Die politische Zielrichtung dieses offen politisch gemeinten Films ist dabei auf den ersten Blick klar: Es geht einmal mehr um das Empowerment nicht-weißer Menschen, verbunden mit einer Kolonialismus- und Imperialismus-Kritik im Allgemeinen und am geopolitischen Einfluss der USA im Besonderen, der genauso wie das Wirken von CIA und NSA eindeutig negativ konnotiert wird.

Hier ist ein US-amerikanischer Film deutlich kritischer als die meisten europäische Filme und andere Kulturprodukte.

Die politischen Perspektiven sind pessimistisch

Bei genauerem Hinschauen und im Kontext entpuppt sich die politische Botschaft indes als zwiespältiger. Schlussendlich sind es zwei indigene Nationen, die hier gegeneinander kämpfen, sich gegenseitig bis an den Rand der Vernichtung schwächen werden und damit – divide et impera – die traditionelle Großmacht USA indirekt profitieren lassen. Um das nur als Warnung zu verstehen, dafür ist dieser Aspekt der Handlung nicht eindeutig genug erzählt.

Man kann auch nicht übersehen: Weder Wakanda noch Talokan sind Demokratien. In beiden herrschen benevolente Aristokratien in klaren Hierarchien. Widerstand dagegen, die Fantasiereiche Wakanda und Talokan einseitig zu verklären, ist das aber auch nicht – denn obwohl der Film nur bedingt als "woke" Übermenschenfantasie taugt kritisiert er keineswegs Privilegien, die durch Herkunft entstehen, sondern betont ihren Wert.

Zusammen mit der klar negativen Darstellung von USA, Frankreich und der Uno ist hier eine scharfe Grundsatzkritik und letztendlich auch von Selbsthass des Westens unübersehbar.

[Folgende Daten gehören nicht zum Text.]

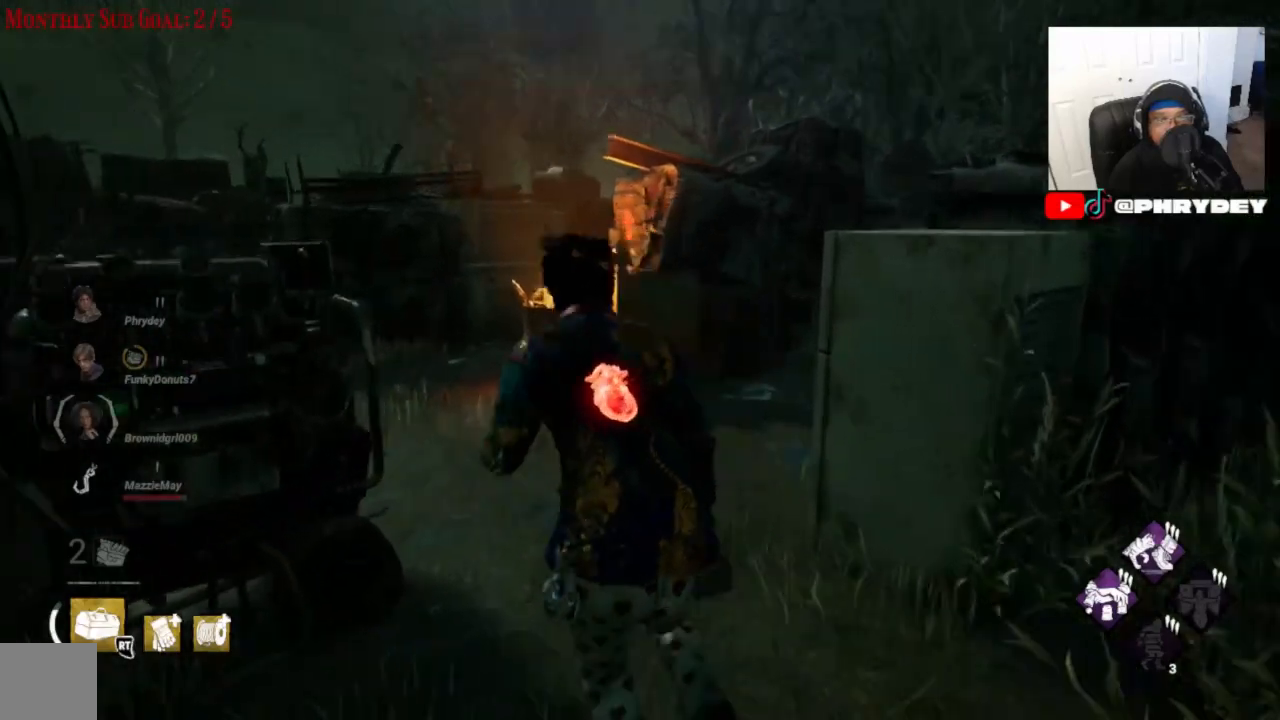
{"buttons": ["L1"], "left_stick": "up-left", "right_stick": "down-left", "events": []}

Zudem fällt auf, dass der Tonfall des Films in Hinblick auf die internationalen Beziehungen im Ganzen pessimistischer ausfällt als noch in Teil 1: Während die Zuschauer dort am Ende eine Zukunft in Aussicht gestellt sahen, in der Wakanda unter seinem neuen König T'Challa seinen Isolationismus aufgeben und zu einer prägenden Stimme im Kreis der Vereinten Nationen werden würde, bleibt das Verhältnis des utopischen Staates zu anderen Ländern diesmal bis zum Schluss von Reserviertheit und Misstrauen überschattet, auch wenn Shuri sich schlussendlich durch eine Geste der Großmut auszeichnet.

Am Ende ist aber immerhin die Trauerarbeit um den Verlust T'Challas zu Ende und das eigentliche Ziel erreicht – Chadwick Boseman ist (fast) vergessen gemacht. Marvel dagegen hat offenbar die Unsterblichkeit erreicht. The show must go on. Ist das genug? MCU forever?